Your assignment:
Reproduce the text read from each of these rows line for line, keeping every character and line break unchanged, and leave the pictures themselves out of your answer.

[Excerpted data Boundary: Start]

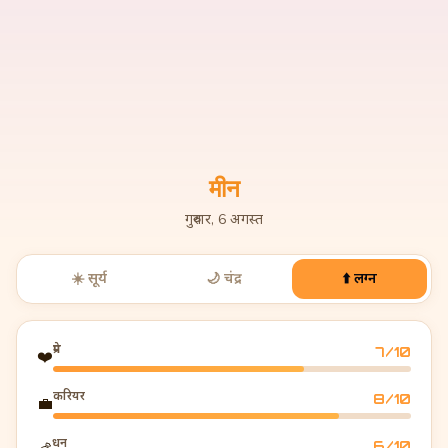
मीन
गुरुवार, 6 अगस्त
☀️ सूर्य
🌙 चंद्र
⬆️ लग्न
प्रेम
7
/10
❤️
करियर
8
/10
💼
धन
6
/10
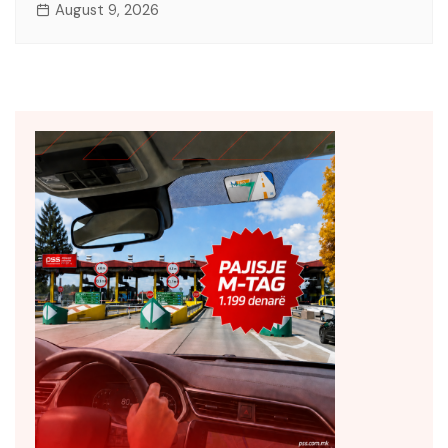
August 9, 2026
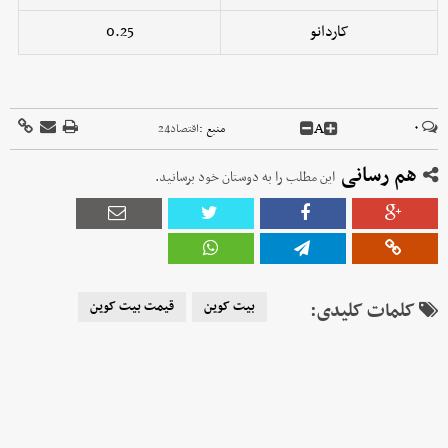
کاردانو
0.25
A
۰
منبع :
اقتصاد24
هم رسانی
این مطلب را به دوستان خود برسانید.
کلمات کلیدی:
بیت کوین
قیمت بیت کوین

[Excerpted data Boundary: End]

Answer area:
मीन
गुरुवार, 6 अगस्त
☀️ सूर्य
🌙 चंद्र
⬆️ लग्न
प्रेम
7
/10
❤️
करियर
8
/10
💼
धन
6
/10
August 9, 2026
کاردانو
0.25
A
۰
منبع :
اقتصاد24
هم رسانی
این مطلب را به دوستان خود برسانید.
کلمات کلیدی:
بیت کوین
قیمت بیت کوین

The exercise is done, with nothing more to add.